- Sonamura Location within Tripura Sonamura Location within India
- Coordinates: 23°28′N 91°16′E﻿ / ﻿23.47°N 91.27°E
- Country: India
- State: Tripura
- District: Sipahijala district

Government
- • Type: Nagar Panchayat
- • Body: Sonamura Nagar Panchayat
- • Chairman: Smt. Sarada Chakraborty (BJP)
- Elevation: 15 m (49 ft)

Population (2015)
- • Total: 12,592

Languages
- • Official: Bengali, Kokborok, English
- Time zone: UTC+5:30 (IST)
- PIN: 799131
- Vehicle registration: TR
- Website: tripura.gov.in

= Sonamura =

Sonamura is a town and a Nagar Panchayat in the Indian state of Tripura.
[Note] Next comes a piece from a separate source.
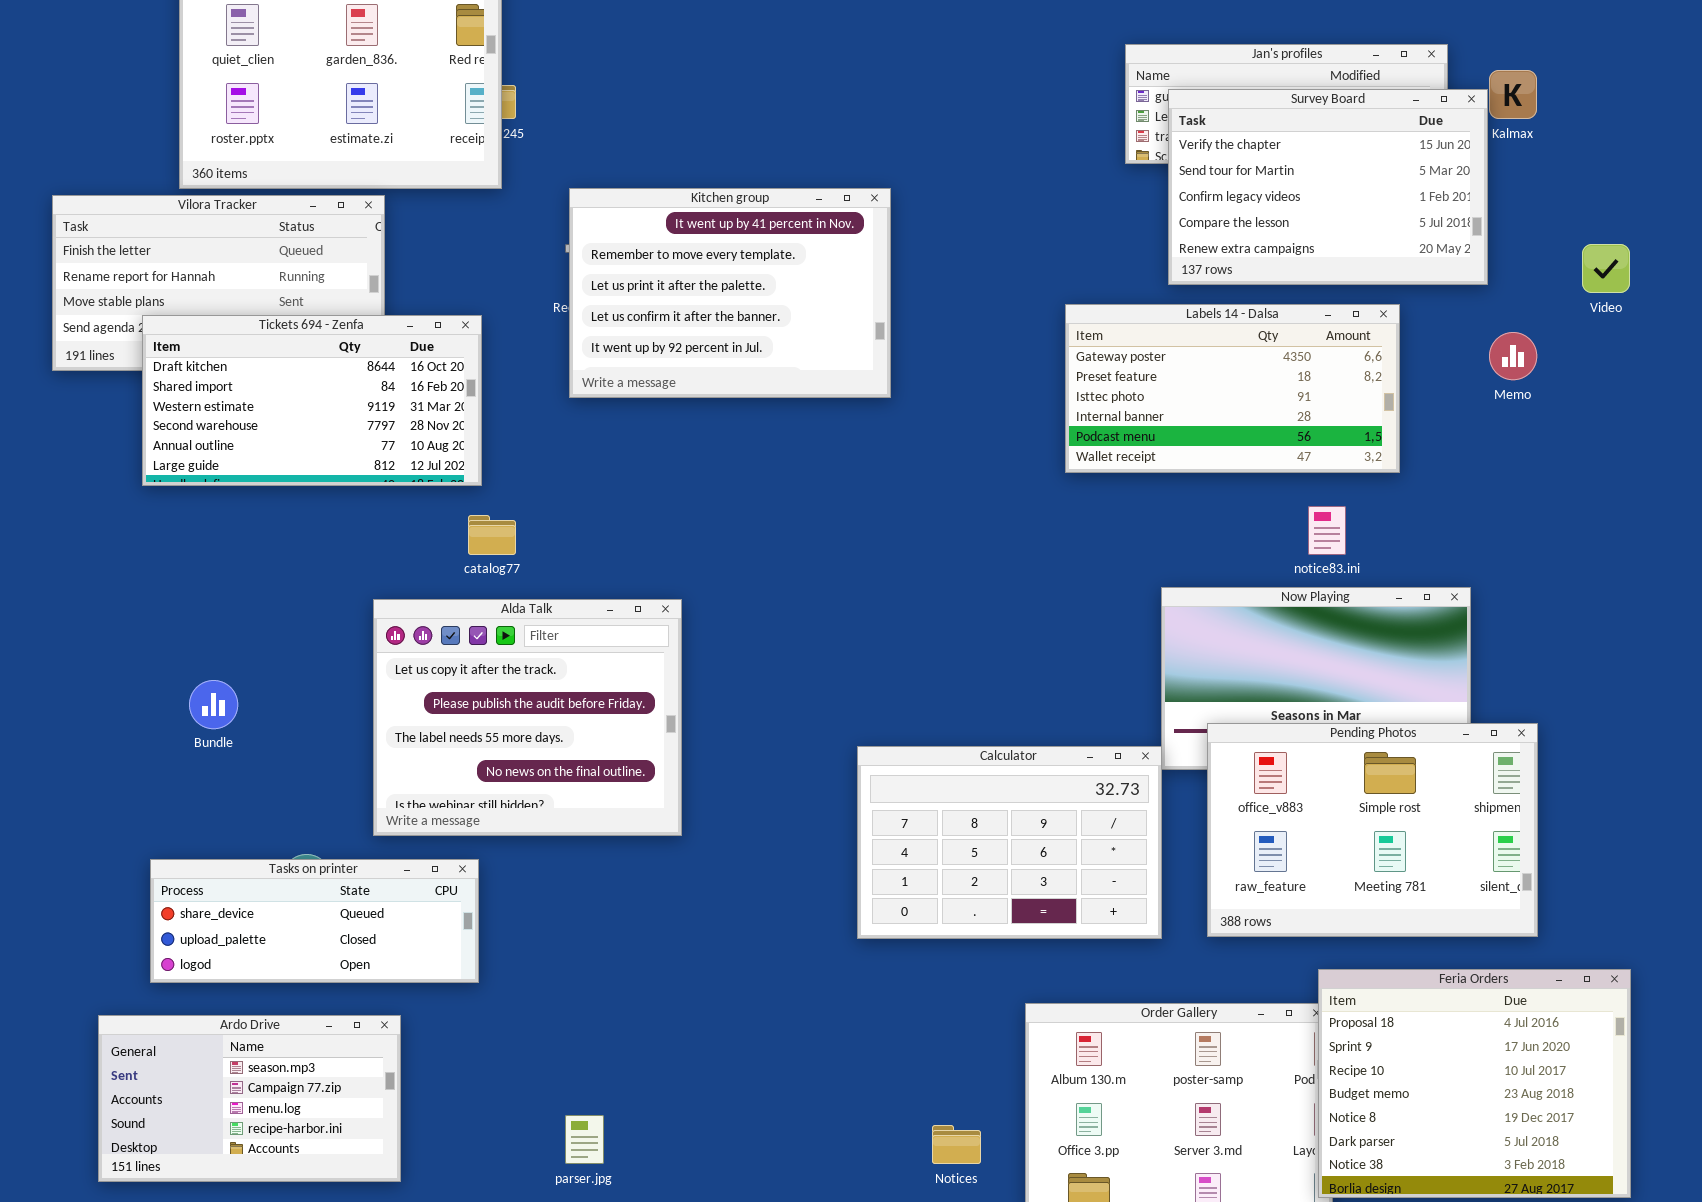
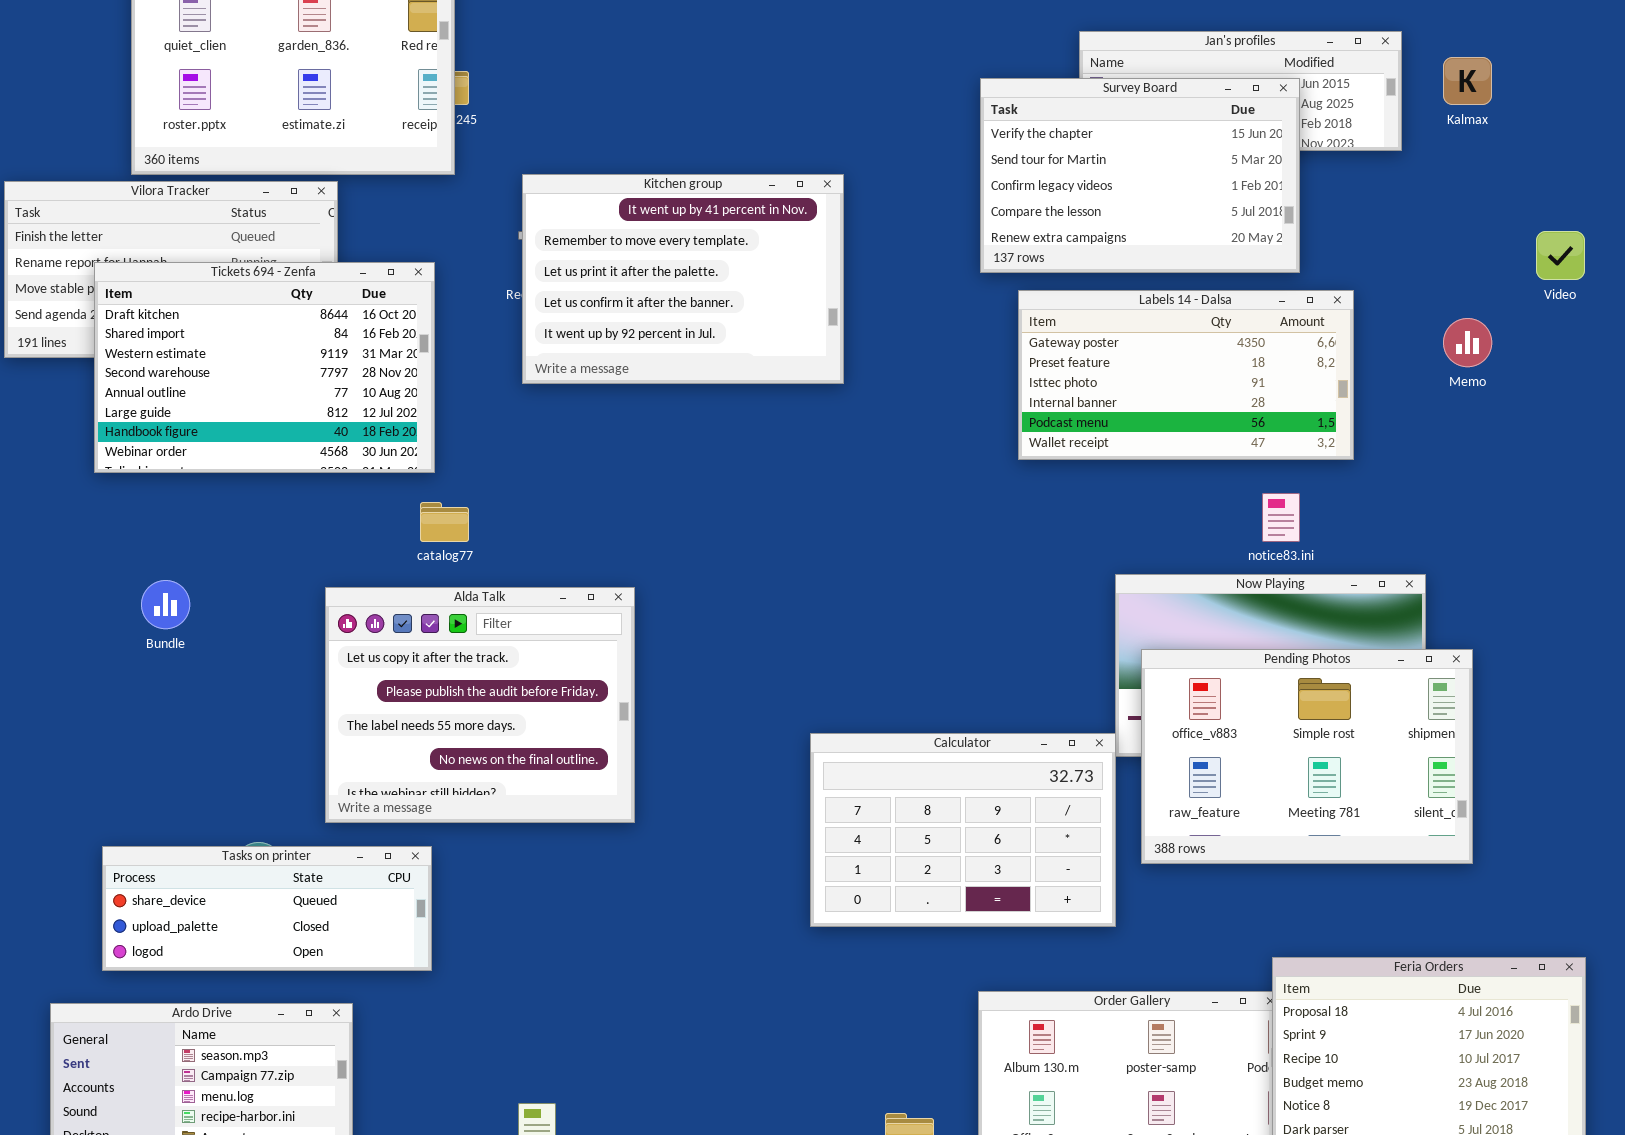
Survey Board: [1168,89,1488,285] -> [980,78,1300,273], moved
Tickets 694 - Zenfa: [142,315,482,486] -> [94,262,435,473], resized
Bundle: [189,680,238,729] -> [141,580,190,629], moved
Pending Photos: [1207,723,1538,937] -> [1141,649,1473,864], moved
It is the headquarter of Sonamura Subdivision in Sipahijala district and lies on the border with Bangladesh to the east of Comilla.

==Demographics==
As of the 2011 India census, Sonamura had a population of 10,074. Males constituted 51% of the population and females 49%. Sonamura has an average literacy rate of 73%, higher than the national average of 59.5%: male literacy is 77%, and female literacy is 68%. In Sonamura, 11% of the population is under 6 years of age.

==Politics==
Sonamura’s assembly constituency is part of Tripura West (Lok Sabha constituency).